═════ Given entries

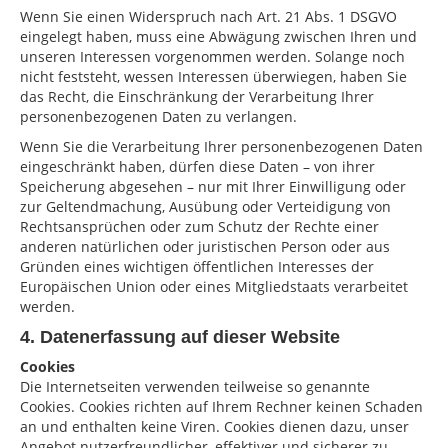
Wenn Sie einen Widerspruch nach Art. 21 Abs. 1 DSGVO
eingelegt haben, muss eine Abwägung zwischen Ihren und
unseren Interessen vorgenommen werden. Solange noch
nicht feststeht, wessen Interessen überwiegen, haben Sie
das Recht, die Einschränkung der Verarbeitung Ihrer
personenbezogenen Daten zu verlangen.
Wenn Sie die Verarbeitung Ihrer personenbezogenen Daten
eingeschränkt haben, dürfen diese Daten – von ihrer
Speicherung abgesehen – nur mit Ihrer Einwilligung oder
zur Geltendmachung, Ausübung oder Verteidigung von
Rechtsansprüchen oder zum Schutz der Rechte einer
anderen natürlichen oder juristischen Person oder aus
Gründen eines wichtigen öffentlichen Interesses der
Europäischen Union oder eines Mitgliedstaats verarbeitet
werden.
4. Datenerfassung auf dieser Website
Cookies
Die Internetseiten verwenden teilweise so genannte
Cookies. Cookies richten auf Ihrem Rechner keinen Schaden
an und enthalten keine Viren. Cookies dienen dazu, unser
Angebot nutzerfreundlicher, effektiver und sicherer zu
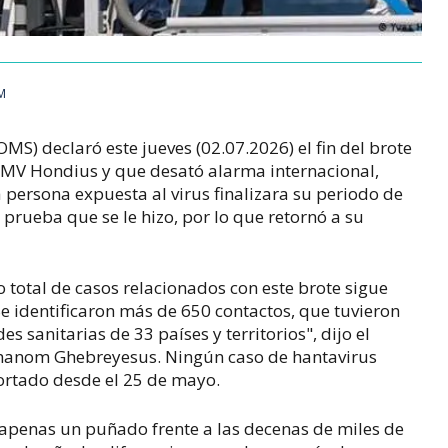
AM
MS) declaró este jueves (02.07.2026) el fin del brote
o MV Hondius y que desató alarma internacional,
 persona expuesta al virus finalizara su periodo de
prueba que se le hizo, por lo que retornó a su
total de casos relacionados con este brote sigue
. Se identificaron más de 650 contactos, que tuvieron
s sanitarias de 33 países y territorios", dijo el
dhanom Ghebreyesus. Ningún caso de hantavirus
portado desde el 25 de mayo.
 apenas un puñado frente a las decenas de miles de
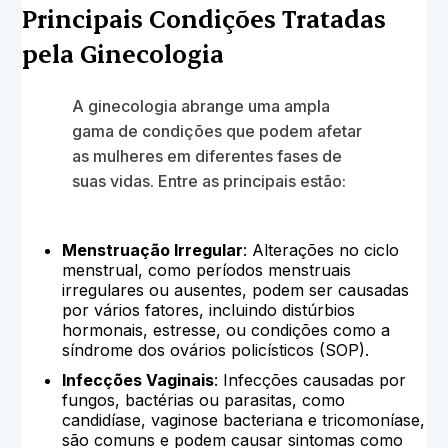
Principais Condições Tratadas
pela Ginecologia
A ginecologia abrange uma ampla
gama de condições que podem afetar
as mulheres em diferentes fases de
suas vidas. Entre as principais estão:
Menstruação Irregular
: Alterações no ciclo
menstrual, como períodos menstruais
irregulares ou ausentes, podem ser causadas
por vários fatores, incluindo distúrbios
hormonais, estresse, ou condições como a
síndrome dos ovários policísticos (SOP).
Infecções Vaginais
: Infecções causadas por
fungos, bactérias ou parasitas, como
candidíase, vaginose bacteriana e tricomoníase,
são comuns e podem causar sintomas como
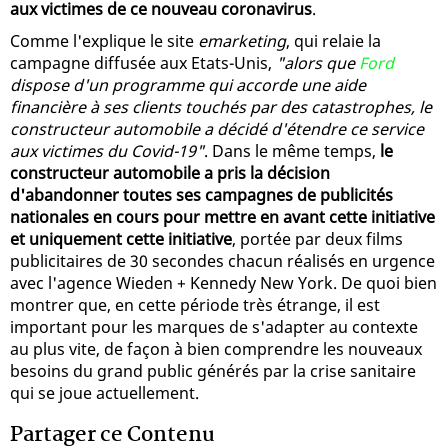
aux victimes de ce nouveau coronavirus
.
Comme l'explique le site
emarketing
, qui relaie la
campagne diffusée aux Etats-Unis,
"alors que
Ford
dispose d'un programme qui accorde une aide
financière à ses clients touchés par des catastrophes, le
constructeur automobile a décidé d'étendre ce service
aux victimes du Covid-19"
. Dans le même temps,
le
constructeur automobile a pris la décision
d'abandonner toutes ses campagnes de publicités
nationales en cours pour mettre en avant cette initiative
et uniquement cette initiative
, portée par deux films
publicitaires de 30 secondes chacun réalisés en urgence
avec l'agence Wieden + Kennedy New York. De quoi bien
montrer que, en cette période très étrange, il est
important pour les marques de s'adapter au contexte
au plus vite, de façon à bien comprendre les nouveaux
besoins du grand public générés par la crise sanitaire
qui se joue actuellement.
Partager ce Contenu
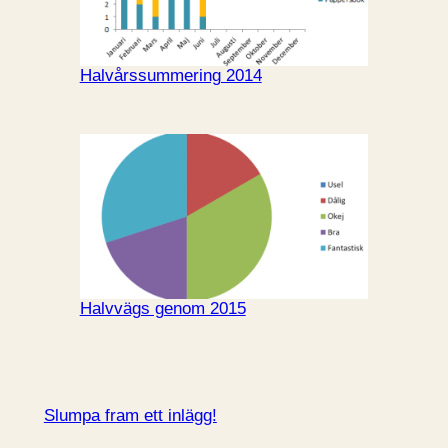
Halvårssummering 2014
Halvvägs genom 2015
Slumpa fram ett inlägg!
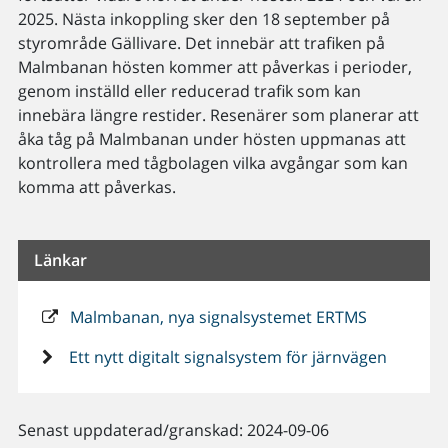
2025. Nästa inkoppling sker den 18 september på
styrområde Gällivare. Det innebär att trafiken på
Malmbanan hösten kommer att påverkas i perioder,
genom inställd eller reducerad trafik som kan
innebära längre restider. Resenärer som planerar att
åka tåg på Malmbanan under hösten uppmanas att
kontrollera med tågbolagen vilka avgångar som kan
komma att påverkas.
Länkar
Malmbanan, nya signalsystemet ERTMS
Ett nytt digitalt signalsystem för järnvägen
Senast uppdaterad/granskad: 2024-09-06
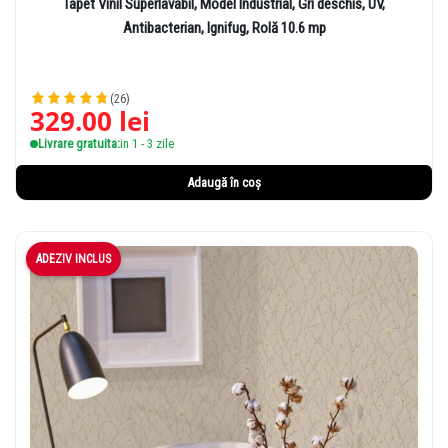
Tapet Vinil Superlavabil, Model Industrial, Gri deschis, UV,
Antibacterian, Ignifug, Rolă 10.6 mp
(26)
329.00
lei
Livrare gratuita:
in 1 - 3 zile
Adaugă în coș
ADEZIV INCLUS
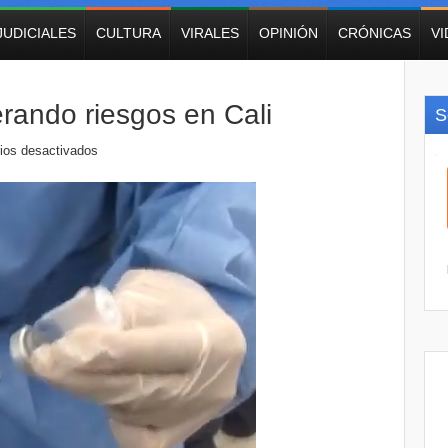
JUDICIALES
CULTURA
VIRALES
OPINIÓN
CRÓNICAS
V
rando riesgos en Cali
S
ios desactivados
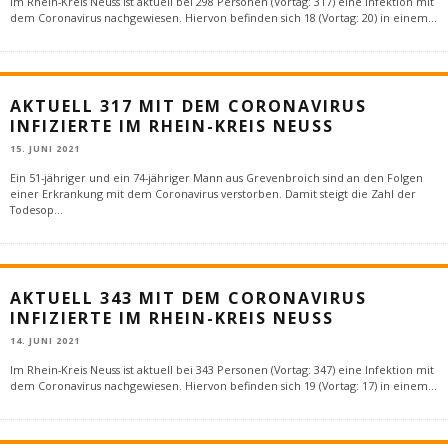
Im Rhein-Kreis Neuss ist aktuell bei 298 Personen (Vortag: 317) eine Infektion mit
dem Coronavirus nachgewiesen. Hiervon befinden sich 18 (Vortag: 20) in einem
...
AKTUELL 317 MIT DEM CORONAVIRUS
INFIZIERTE IM RHEIN-KREIS NEUSS
15. JUNI 2021
Ein 51-jähriger und ein 74-jähriger Mann aus Grevenbroich sind an den Folgen
einer Erkrankung mit dem Coronavirus verstorben. Damit steigt die Zahl der
Todesop
...
AKTUELL 343 MIT DEM CORONAVIRUS
INFIZIERTE IM RHEIN-KREIS NEUSS
14. JUNI 2021
Im Rhein-Kreis Neuss ist aktuell bei 343 Personen (Vortag: 347) eine Infektion mit
dem Coronavirus nachgewiesen. Hiervon befinden sich 19 (Vortag: 17) in einem
...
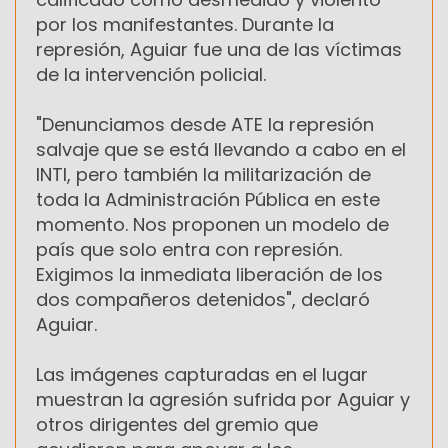
por los manifestantes. Durante la
represión, Aguiar fue una de las víctimas
de la intervención policial.
"Denunciamos desde ATE la represión
salvaje que se está llevando a cabo en el
INTI, pero también la militarización de
toda la Administración Pública en este
momento. Nos proponen un modelo de
país que solo entra con represión.
Exigimos la inmediata liberación de los
dos compañeros detenidos", declaró
Aguiar.
Las imágenes capturadas en el lugar
muestran la agresión sufrida por Aguiar y
otros dirigentes del gremio que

══════════

## Assigned task
For each line of the entries that holds the word "personenbezogenen", pull that line out.

## Solution to the exercise
personenbezogenen Daten zu verlangen.
Wenn Sie die Verarbeitung Ihrer personenbezogenen Daten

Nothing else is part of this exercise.